Abstract

Dynamic physiological noise is a fundamental component of neural systems, which are characterized by intrinsic complex nonlinear dynamics. While informative, this noise can bias quantitative assessments using experimental data. Moreover, estimating this noise is challenging without specific knowledge of the system’s behavior. This talk introduces the concept of informative randomness in complex systems and showcases model-free methods for estimating physiological noise using nonlinear entropy profiles, applicable without assumptions about system dynamics.

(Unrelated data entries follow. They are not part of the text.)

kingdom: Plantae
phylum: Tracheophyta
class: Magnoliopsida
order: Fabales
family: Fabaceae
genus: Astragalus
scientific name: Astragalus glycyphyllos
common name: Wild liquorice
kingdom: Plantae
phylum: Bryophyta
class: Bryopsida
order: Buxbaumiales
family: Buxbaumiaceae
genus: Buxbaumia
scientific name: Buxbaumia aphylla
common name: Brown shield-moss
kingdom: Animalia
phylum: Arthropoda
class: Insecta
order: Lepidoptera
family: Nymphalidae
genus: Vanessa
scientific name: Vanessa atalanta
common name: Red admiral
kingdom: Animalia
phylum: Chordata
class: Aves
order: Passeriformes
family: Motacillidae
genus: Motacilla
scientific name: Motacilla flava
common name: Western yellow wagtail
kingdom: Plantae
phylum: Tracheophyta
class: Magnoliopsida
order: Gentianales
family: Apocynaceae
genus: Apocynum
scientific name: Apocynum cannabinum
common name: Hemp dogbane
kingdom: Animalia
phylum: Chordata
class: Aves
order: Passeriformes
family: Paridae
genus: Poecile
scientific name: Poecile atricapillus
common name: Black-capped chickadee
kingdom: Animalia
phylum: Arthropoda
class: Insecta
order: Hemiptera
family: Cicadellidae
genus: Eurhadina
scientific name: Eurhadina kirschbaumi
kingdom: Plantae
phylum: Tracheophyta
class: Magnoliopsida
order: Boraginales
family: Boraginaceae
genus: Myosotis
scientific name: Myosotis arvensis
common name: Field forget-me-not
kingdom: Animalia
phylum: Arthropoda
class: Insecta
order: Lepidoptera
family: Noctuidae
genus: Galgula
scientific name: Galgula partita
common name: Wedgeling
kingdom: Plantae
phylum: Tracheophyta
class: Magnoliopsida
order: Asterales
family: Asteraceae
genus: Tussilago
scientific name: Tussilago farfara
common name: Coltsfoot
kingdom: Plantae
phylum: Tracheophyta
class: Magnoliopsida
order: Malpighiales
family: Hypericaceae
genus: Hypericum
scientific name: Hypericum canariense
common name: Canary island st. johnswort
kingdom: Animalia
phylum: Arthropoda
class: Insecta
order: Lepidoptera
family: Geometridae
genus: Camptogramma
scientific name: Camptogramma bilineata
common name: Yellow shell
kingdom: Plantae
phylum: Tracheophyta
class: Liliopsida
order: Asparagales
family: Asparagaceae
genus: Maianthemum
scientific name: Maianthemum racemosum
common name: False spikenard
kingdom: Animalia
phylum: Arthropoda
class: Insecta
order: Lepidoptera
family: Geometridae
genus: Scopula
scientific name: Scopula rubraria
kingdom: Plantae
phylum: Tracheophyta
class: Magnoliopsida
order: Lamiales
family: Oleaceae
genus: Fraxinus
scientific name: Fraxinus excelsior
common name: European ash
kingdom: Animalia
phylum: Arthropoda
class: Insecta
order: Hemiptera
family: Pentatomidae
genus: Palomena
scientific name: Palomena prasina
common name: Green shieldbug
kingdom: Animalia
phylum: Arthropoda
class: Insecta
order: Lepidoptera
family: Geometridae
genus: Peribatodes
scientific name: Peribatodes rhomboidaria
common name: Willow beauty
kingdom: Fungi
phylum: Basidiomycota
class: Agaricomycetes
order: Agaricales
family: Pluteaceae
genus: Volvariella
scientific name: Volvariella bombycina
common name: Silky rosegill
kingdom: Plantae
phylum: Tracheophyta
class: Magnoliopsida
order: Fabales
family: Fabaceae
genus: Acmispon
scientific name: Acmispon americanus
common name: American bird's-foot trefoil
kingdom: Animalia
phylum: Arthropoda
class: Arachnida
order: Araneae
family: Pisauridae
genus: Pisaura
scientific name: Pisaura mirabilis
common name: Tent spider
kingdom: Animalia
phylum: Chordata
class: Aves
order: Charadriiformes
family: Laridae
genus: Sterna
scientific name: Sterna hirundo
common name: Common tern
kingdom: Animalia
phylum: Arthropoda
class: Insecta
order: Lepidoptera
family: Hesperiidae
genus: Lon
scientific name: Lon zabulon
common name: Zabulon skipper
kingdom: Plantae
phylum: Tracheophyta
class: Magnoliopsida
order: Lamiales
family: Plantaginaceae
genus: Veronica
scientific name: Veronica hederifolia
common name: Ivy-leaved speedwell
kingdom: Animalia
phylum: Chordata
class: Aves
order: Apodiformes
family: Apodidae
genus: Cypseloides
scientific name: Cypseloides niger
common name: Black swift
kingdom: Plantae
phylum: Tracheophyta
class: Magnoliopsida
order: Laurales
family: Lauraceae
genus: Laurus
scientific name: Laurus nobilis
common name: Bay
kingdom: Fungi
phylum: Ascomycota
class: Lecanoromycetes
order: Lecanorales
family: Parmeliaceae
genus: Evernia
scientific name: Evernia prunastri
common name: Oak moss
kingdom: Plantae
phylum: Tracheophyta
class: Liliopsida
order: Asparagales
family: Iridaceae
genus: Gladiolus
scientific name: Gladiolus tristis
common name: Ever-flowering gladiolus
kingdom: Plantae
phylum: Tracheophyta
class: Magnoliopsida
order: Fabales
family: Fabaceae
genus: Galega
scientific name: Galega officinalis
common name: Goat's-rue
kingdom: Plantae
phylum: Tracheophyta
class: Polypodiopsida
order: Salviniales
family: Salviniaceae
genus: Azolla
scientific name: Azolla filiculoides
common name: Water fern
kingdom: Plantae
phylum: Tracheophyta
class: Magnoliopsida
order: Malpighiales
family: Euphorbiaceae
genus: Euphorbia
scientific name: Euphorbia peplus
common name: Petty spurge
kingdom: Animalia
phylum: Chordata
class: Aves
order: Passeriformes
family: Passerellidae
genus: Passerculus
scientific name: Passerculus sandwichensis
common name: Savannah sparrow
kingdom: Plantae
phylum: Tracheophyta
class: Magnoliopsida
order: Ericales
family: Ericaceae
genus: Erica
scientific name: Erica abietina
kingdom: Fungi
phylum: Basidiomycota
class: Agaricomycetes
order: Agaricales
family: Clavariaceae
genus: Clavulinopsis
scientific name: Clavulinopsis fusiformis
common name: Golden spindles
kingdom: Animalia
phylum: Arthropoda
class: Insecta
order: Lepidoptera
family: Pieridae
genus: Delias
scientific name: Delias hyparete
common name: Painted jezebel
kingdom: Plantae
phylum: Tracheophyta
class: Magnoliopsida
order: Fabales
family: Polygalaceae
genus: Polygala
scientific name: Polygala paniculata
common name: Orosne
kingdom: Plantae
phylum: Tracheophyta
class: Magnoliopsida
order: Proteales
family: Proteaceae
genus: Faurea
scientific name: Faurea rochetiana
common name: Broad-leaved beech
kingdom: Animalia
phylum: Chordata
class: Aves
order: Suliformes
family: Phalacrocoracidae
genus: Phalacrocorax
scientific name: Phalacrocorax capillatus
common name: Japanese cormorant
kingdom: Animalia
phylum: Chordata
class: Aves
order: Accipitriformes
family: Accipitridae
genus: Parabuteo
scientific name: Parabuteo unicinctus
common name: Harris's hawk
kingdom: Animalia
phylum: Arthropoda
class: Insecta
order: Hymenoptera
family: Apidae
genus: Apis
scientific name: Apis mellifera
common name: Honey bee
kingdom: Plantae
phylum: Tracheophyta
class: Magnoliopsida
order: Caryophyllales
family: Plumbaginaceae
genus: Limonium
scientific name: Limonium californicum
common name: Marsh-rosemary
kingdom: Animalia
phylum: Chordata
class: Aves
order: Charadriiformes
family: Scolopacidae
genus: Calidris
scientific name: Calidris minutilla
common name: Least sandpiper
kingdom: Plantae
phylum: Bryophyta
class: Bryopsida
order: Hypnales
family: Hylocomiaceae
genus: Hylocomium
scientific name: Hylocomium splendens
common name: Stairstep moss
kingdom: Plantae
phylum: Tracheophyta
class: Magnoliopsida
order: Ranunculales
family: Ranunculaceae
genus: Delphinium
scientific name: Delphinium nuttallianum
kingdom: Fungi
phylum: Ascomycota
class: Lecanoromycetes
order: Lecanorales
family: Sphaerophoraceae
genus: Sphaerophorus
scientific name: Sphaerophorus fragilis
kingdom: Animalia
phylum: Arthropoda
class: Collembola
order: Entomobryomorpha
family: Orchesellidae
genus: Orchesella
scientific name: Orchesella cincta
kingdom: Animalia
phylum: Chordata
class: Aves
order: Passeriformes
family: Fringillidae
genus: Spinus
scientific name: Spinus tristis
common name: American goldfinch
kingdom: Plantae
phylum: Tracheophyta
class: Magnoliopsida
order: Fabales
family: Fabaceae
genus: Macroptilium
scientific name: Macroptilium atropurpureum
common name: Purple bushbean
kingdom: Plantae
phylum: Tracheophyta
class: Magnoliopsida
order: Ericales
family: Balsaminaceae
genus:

The methodological framework is applied to experimental cardiovascular and brain data collected throughout aging, including EEG and fMRI series.

Biography

Gaetano Valenza, M.Eng., Ph.D., is currently Associate Professor of Bioengineering at the University of Pisa, Pisa, Italy, and head of the Neuro-Cardiovascular Intelligence Lab. His research interests include statistical and nonlinear biomedical signal and image processing, cardiovascular and neural modeling, physiologically-interpretable artificial intelligence systems, and wearable systems for physiological monitoring. Applications of his research include the assessment of autonomic nervous system activity on cardiovascular control, brain-heart interactions, affective computing, assessment of mood and mental/neurological disorders. He is an author of more than 300 international scientific contributions in these fields published in peer-reviewed international journals, conference proceedings, books and book chapters, and is official reviewer of more than sixty international scientific journals and research funding agencies.